More than 60% of enterprises in Asia-Pacific (APAC) plan to increase investments in sovereign cloud and artificial intelligence (AI), according to new research from Accenture.

The study found that 63% of organizations across APAC, and 64% in Southeast Asia, expect to adopt technologies with sovereign capabilities over the next two years.
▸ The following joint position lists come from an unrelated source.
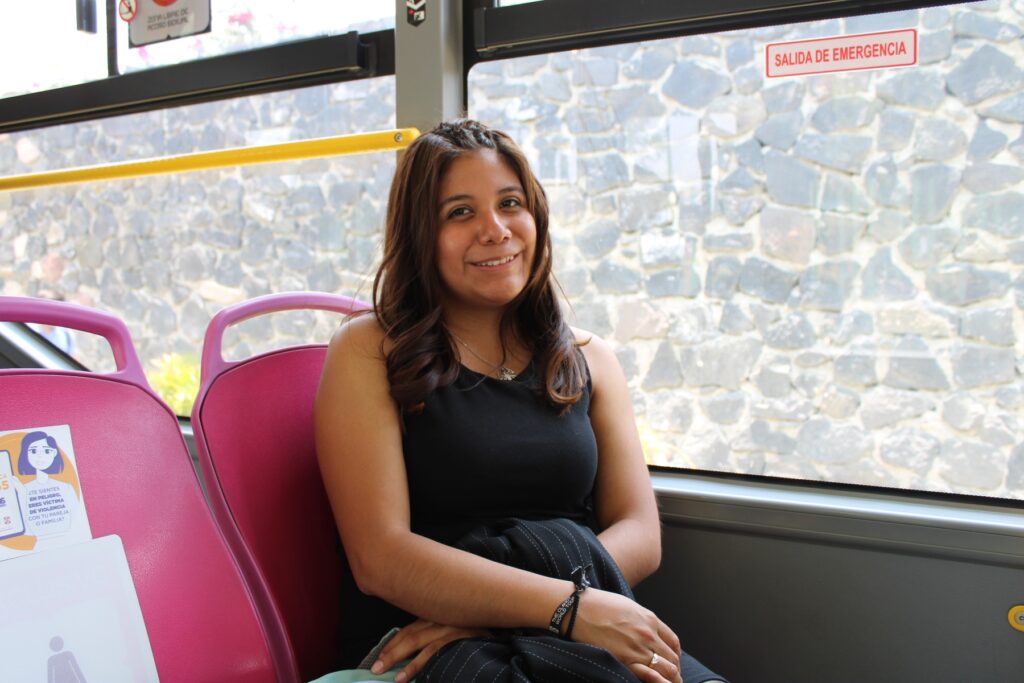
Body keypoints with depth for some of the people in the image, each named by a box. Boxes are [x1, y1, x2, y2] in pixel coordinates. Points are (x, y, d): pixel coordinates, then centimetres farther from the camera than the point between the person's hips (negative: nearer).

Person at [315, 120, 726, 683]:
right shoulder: (368, 352, 0)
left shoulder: (588, 359, 12)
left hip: (569, 637, 4)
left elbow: (639, 535, 4)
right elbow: (379, 558, -10)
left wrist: (488, 604, -13)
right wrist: (570, 606, -19)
Almost 60% of APAC firms plan to raise spending on sovereign cloud.

“Enterprise investment in sovereign technologies is driven by the resilience agenda, with an expected focus on protecting and defending data and infrastructure in a rapidly evolving tech and policy landscape,” said Ryoji Sekido, CEO of Asia Oceania and CEO APAC for Accenture. “What’s equally important to long term resilience is an organization’s ability to innovate.”
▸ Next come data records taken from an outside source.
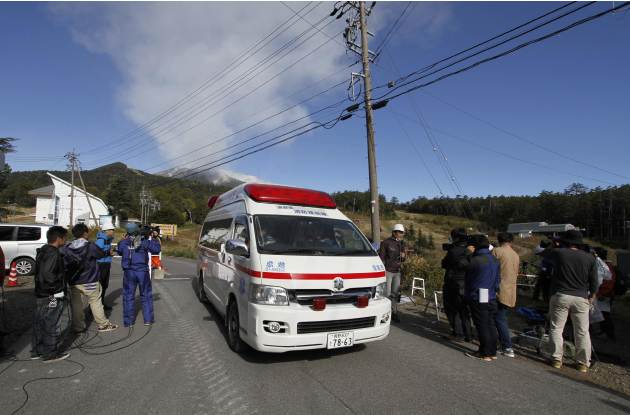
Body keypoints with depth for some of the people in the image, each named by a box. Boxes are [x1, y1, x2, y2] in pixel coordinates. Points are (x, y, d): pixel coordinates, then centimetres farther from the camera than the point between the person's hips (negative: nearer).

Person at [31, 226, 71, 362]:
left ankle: (36, 351, 30)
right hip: (53, 296, -10)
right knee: (52, 325, 2)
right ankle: (51, 354, 12)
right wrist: (57, 286, -17)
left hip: (40, 294, 10)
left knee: (39, 323, 18)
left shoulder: (42, 251, 11)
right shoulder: (54, 254, -20)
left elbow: (41, 272, 16)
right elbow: (48, 274, -29)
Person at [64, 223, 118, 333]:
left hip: (74, 282, 4)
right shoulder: (90, 246, -14)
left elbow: (65, 264, 7)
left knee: (76, 304, 11)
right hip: (89, 282, -4)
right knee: (95, 302, 6)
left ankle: (78, 327, 17)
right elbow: (102, 254, -2)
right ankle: (103, 324, 14)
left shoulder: (67, 248, 2)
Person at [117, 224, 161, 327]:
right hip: (142, 272, -1)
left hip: (129, 272, 1)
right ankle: (148, 319, 14)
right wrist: (155, 238, 11)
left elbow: (119, 252, 18)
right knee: (146, 295, 10)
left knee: (128, 296, 10)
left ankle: (129, 321, 14)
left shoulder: (123, 243, -2)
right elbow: (156, 249, 1)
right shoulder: (144, 242, -7)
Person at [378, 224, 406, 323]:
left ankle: (394, 313, 17)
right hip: (388, 271, -6)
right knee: (387, 293, -5)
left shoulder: (401, 243, 9)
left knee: (395, 293, 8)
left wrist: (403, 256, -5)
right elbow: (381, 257, -9)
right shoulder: (386, 242, -10)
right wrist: (383, 270, -15)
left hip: (397, 272, 6)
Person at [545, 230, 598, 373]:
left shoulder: (558, 253, -6)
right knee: (582, 332, 11)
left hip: (560, 296, -2)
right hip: (581, 298, 3)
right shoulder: (590, 258, 2)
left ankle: (557, 359, 10)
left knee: (556, 329, 7)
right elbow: (594, 283, 5)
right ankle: (583, 363, 16)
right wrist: (591, 299, 16)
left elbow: (543, 253, 16)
Sekido also noted that by creating clarity around where data lives, how systems are protected and how new ideas can scale safely, sovereign AI presents tremendous innovation potential.

“As businesses recognize this and as other barriers are lowered, investments will undoubtedly accelerate,” Sekido said. “We see this opening up a unique opportunity for regional players, especially telecom companies and neo-cloud operators.”
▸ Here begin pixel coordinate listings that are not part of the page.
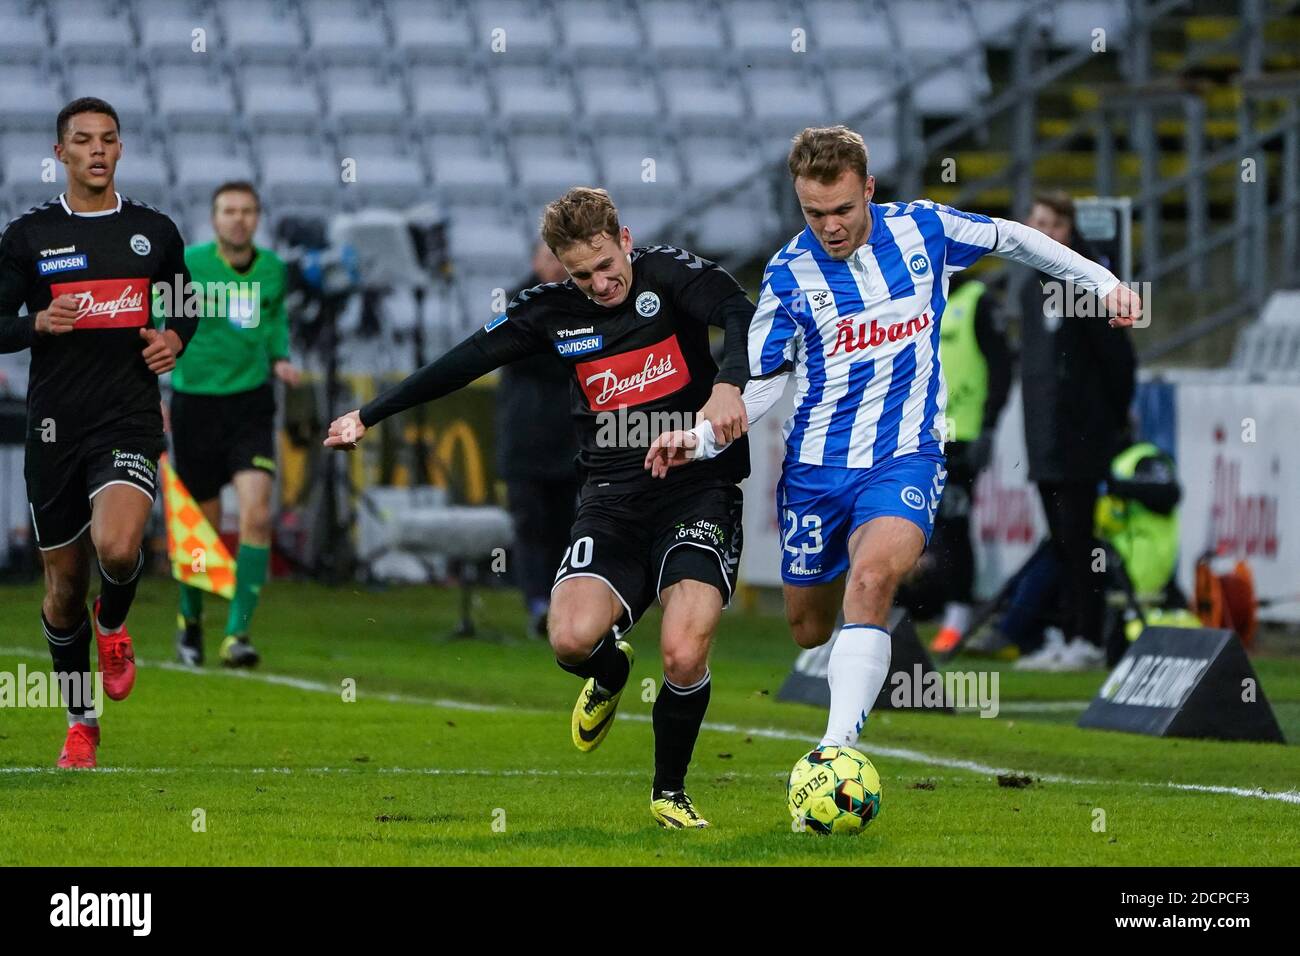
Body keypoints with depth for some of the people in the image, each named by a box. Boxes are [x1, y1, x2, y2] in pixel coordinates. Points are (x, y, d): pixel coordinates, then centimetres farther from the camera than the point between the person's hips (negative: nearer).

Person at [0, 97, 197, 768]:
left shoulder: (154, 232, 6)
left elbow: (185, 304, 21)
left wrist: (176, 338, 0)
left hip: (129, 421, -1)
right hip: (55, 426, 1)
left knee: (118, 547, -27)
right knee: (64, 582, 7)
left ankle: (113, 624, 9)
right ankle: (80, 721, 27)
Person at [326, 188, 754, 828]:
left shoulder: (669, 274, -6)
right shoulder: (555, 309, 4)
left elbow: (742, 315, -24)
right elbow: (463, 362, 9)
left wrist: (728, 384, -44)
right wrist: (369, 415, 9)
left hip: (698, 491, -3)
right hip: (614, 495, 3)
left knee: (684, 654, -21)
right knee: (572, 638, -22)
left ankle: (669, 793, 6)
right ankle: (610, 674, 19)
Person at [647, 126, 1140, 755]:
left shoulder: (922, 230, -3)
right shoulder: (789, 273, -4)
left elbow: (1010, 238, 16)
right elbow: (762, 382, 5)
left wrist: (1100, 280, 17)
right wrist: (703, 439, -11)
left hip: (905, 456, -3)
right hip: (815, 464, 3)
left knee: (872, 575, -29)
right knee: (808, 628, 6)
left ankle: (839, 747, -37)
Southeast Asia in the study covers Indonesia, Singapore, Thailand, the Philippines, Malaysia, and Vietnam.

Companies said the main drivers are compliance with national security and data protection rules, as well as support for their country’s digital independence and growth plans. Governments across the region are also moving to establish clearer sovereign AI policies, although progress and execution vary.

Regulated sectors are currently leading adoption. Public sector organizations, along with enterprises in utilities, insurance, health, and energy, including oil and gas, are among the main users of sovereign AI infrastructure.

The report shows that most organizations apply sovereignty rules to data, but fewer extend them to AI models. Around 60% of APAC firms apply sovereignty to data, while only 25% apply it to AI models or “intelligence.” High costs for sovereign-grade infrastructure and foundation models, along with limited local solutions, remain key challenges.

Many enterprises prefer a “hybrid sovereignty” approach. About 57% of APAC respondents, and 48% in Southeast Asia, favor a model that combines global hyperscaler capabilities with locally governed infrastructure.

“Enterprises recognize that full technological independence is neither practical nor desirable, and where and how infrastructure and workloads are managed and hosted matters more than who does it,” said Kunal Shah, Sovereign AI lead for APAC at Accenture. “Beyond data protection, sovereign AI can drive growth and competitiveness through improved performance of AI loads, greater relevancy for better customer experience, and it can accelerate national industrial AI agendas. Enterprises that recognize this are already creating new sources of value with AI.”